Automated AWS Infrastructure & EKS security audit tool, based on the SK Shieldus Cloud Security Guidelines (2024).
🌐 Language: English · 한국어 (Korean)
📦 Versions:
| File | Language | Status |
|---|---|---|
master_audit_v13.sh |
Bash (needs jq) |
✅ Full audit (all phases) |
master_audit.py |
Python (boto3) |
🚧 Skeleton — IAM done, other phases are TODO |
This tool automates the entire cloud security audit process into a single script run. It performs a comprehensive scan across the core security domains — IAM (accounts), Network (firewall), Data (encryption), and EKS (containers) — and automatically generates both an executive summary report and detailed reports for engineers.
graph TD
User[ Security Engineer ] -->|1. Run Script| MasterScript[🛡️ Master Audit Tool]
subgraph "Audit Process"
MasterScript -->|2. IAM| IAM[🔐 IAM Audit<br>Keys, MFA]
MasterScript -->|3. Network| VPC[🌐 Network Audit<br>SG, NACL, RT]
MasterScript -->|4. Data| Data[💾 Data Protection<br>Encryption, Policy]
MasterScript -->|5. Container| EKS[☸️ EKS Security<br>Prowler Integration]
end
subgraph "AWS Cloud"
IAM -.->|Read API| AWS_IAM[AWS IAM]
VPC -.->|Read API| AWS_EC2[AWS EC2/VPC]
Data -.->|Read API| AWS_S3_RDS[S3 / RDS / EBS]
EKS -.->|kubectl / API| K8s_Cluster[EKS Cluster]
end
MasterScript -->|6. Generate Report| Report[📄 Final Executive Report<br>Markdown / HTML]
style MasterScript fill:#f9f,stroke:#333,stroke-width:4px
style Report fill:#bbf,stroke:#333,stroke-width:2px
- Zero Impact: Uses 100% Read-Only APIs to ensure no disruption to live services.
- No Cost: Avoids expensive logging services (e.g. CloudWatch Logs Insights) by using free-tier APIs and open-source tools.
- Cross-Platform: Supports both Linux and macOS.

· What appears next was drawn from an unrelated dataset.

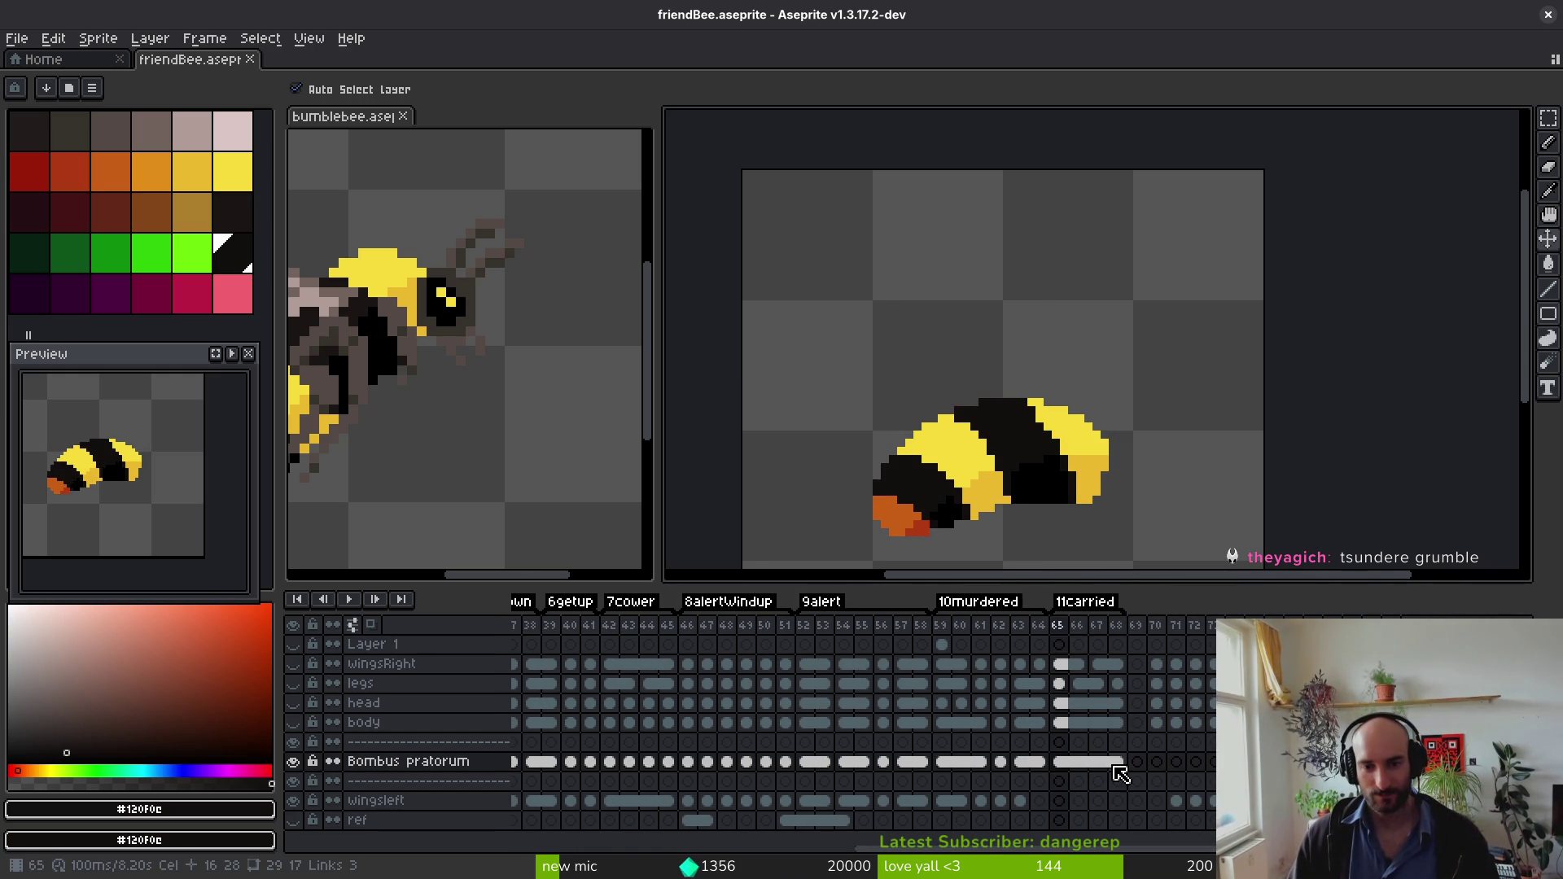
{"action": "key", "text": "Return"}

- Full Automation: Automatically detects and scans all active EKS clusters in the region.
Diagnostics are based on the key control items of the SK Shieldus guidelines.
| Category | Code | Description |
|---|---|---|
| IAM | 1.8 | Detect Access Keys unused for >90 days |
| 1.9 | Identify users without MFA | |
| Network | 3.1 | Check for risky ports (SSH, RDP, DB) open to 0.0.0.0/0 |
| 3.2 | Identify unused Security Groups (Zombie SG) | |
| 3.3 | Check Network ACL (NACL) configurations | |
| 3.4 | Audit Routing Tables & Public Subnets (IGW) | |
| Data | 4.1~3 | Check encryption for EBS, RDS, S3 |
| Availability | 3.7 | Check S3 Public Access Block settings |
| 4.13 | Verify RDS automated backups | |
| EKS | 1.11+ | Deep dive into RBAC, Pod Security, Logging (via Prowler) |
Ensure the following tools are installed:
aws-cli(v2 recommended)jq(JSON parser)prowler(security scanner)kubectl(for EKS access)
Installation example (Linux):
sudo yum install jq -y
pip install prowler# 1. Clone the repository
git clone https://github.com/saranf/aws_security_helping_script.git
cd aws_security_helping_script
# 2. Configure AWS credentials (read-only permissions required)
aws configure
# 3. Run the script
chmod +x master_audit_v13.sh
./master_audit_v13.shA timestamped folder Total_Audit_Result_YYYYMMDD is created:
| File | Description |
|---|---|
0_FINAL_EXECUTIVE_REPORT.md |
[Key] Executive summary report |
1_IAM_Compliance.md |
IAM account security details |
2_Network_Security.md |
Network security details |
3_Data_Protection.md |
Data encryption details (incl. S3 policies) |
5_EKS_Audit_All/ |
Detailed EKS reports per cluster |
This tool is designed for read-only audit usage. The following permissions are recommended:
iam:ListUsers
iam:ListAccessKeys
iam:ListMFADevices
iam:GetLoginProfile
ec2:DescribeSecurityGroups
ec2:DescribeNetworkInterfaces
ec2:DescribeNetworkAcls
ec2:DescribeRouteTables
ec2:DescribeVolumes
ec2:DescribeInstances
rds:DescribeDBInstances
s3:ListAllMyBuckets
s3:GetBucketEncryption
s3:GetBucketPolicy
s3:GetPublicAccessBlock
eks:ListClusters
eks:DescribeCluster
💡 The AWS managed policy
SecurityAudit(orReadOnlyAccess) covers all of the above.
This tool is for auditing purposes only. It does not modify any resources. Always review the findings manually before taking remediation actions.